Mark di Suvero: Drawings in the Sky
A feisty man with a wide-brimmed hat breezed into my office one day in 1978 at the New York City Department of Cultural Affairs. He walked with a cane while playing a harmonica to my staff’s delight. That is how I first met Mark di Suvero, the sculptor whose work will be on view at the Katonah Museum of Art (KMA) for a year starting on October 23.
Supporting artists is what Mark di Suvero does. So it was predictable that our paths would cross again, as they did some years later in Queens, where di Suvero had a studio on the East River waterfront, located on a dismal stretch of industrial Astoria.

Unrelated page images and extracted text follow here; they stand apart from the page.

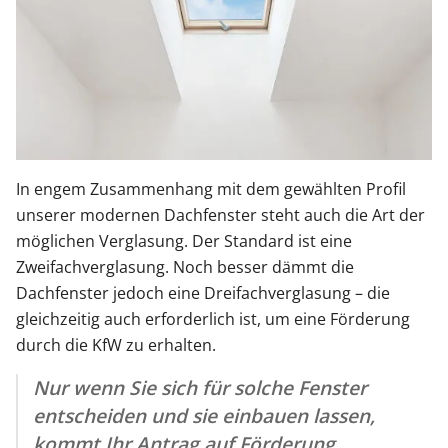
In engem Zusammenhang mit dem gewählten Profil
unserer modernen Dachfenster steht auch die Art der
möglichen Verglasung. Der Standard ist eine
Zweifachverglasung. Noch besser dämmt die
Dachfenster jedoch eine Dreifachverglasung – die
gleichzeitig auch erforderlich ist, um eine Förderung
durch die KfW zu erhalten.
Nur wenn Sie sich für solche Fenster
entscheiden und sie einbauen lassen,
kommt Ihr Antrag auf Förderung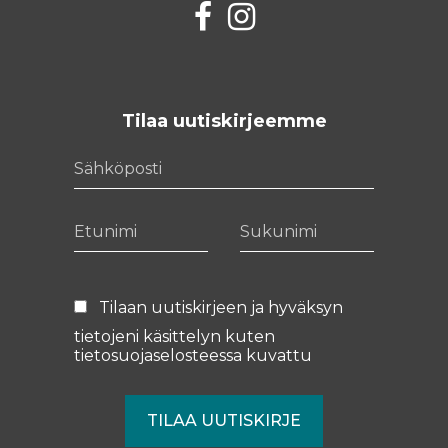
Facebook
Instagram
Tilaa uutiskirjeemme
Sähköposti
Etunimi
Sukunimi
Tilaan uutiskirjeen ja hyväksyn
tietojeni käsittelyn kuten
tietosuojaselosteessa
kuvattu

At the time, Astoria Boulevard was a no-man’s land with obsolete industrial factories, trash-filled lots and a vacant piano factory. Adjacent to di Suvero’s studio, with its heavy-duty powered machinery, was some city-owned property that, in September of 1986, began a new life as Socrates Sculpture Park. Some 1000 artists have shown their work there since, a cause for celebration at the 30th anniversary of this organization, a not-for-profit that di Suvero has sheparded into a cultural destination.
To me, it seems hard to believe that more than 30 years have passed since the sculpture park was just a glimmer of a thought and Mark di Suvero and I trekked across Astoria Boulevard to share this idea with Isamu Noguchi, whose studio incredibly was diagonally across the road from di Suvero’s. I think we were both in awe as we sipped tea with this legendary artist, surrounded by his monumental work, hoping to get his “nod.” Noguchi’s studio is now the Noguchi Museum, another cultural destination in this unlikely corner of Queens.

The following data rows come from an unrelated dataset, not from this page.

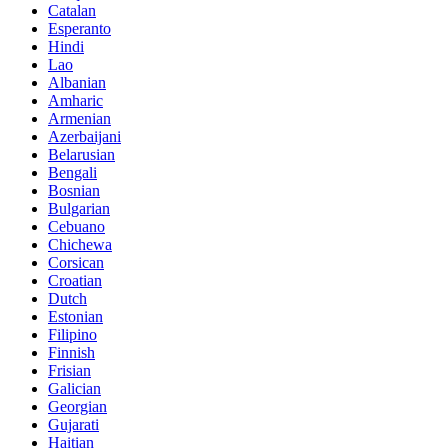
Catalan
Esperanto
Hindi
Lao
Albanian
Amharic
Armenian
Azerbaijani
Belarusian
Bengali
Bosnian
Bulgarian
Cebuano
Chichewa
Corsican
Croatian
Dutch
Estonian
Filipino
Finnish
Frisian
Galician
Georgian
Gujarati
Haitian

Mark di Suvero is one of the most influential sculptors of our time. His mammoth works in wood, steel, rubber tires and other industrial materials are akin to drawings in the sky.
“This installation embodies our effort to activate our outdoor campus with dynamic and surprising works of art,’ said Darsie Alexander, KMA’s Executive Director. Kudos to the Katonah Museum of Art for bringing di Suvero’s work to Westchester, building upon the county’s status as a place for public art.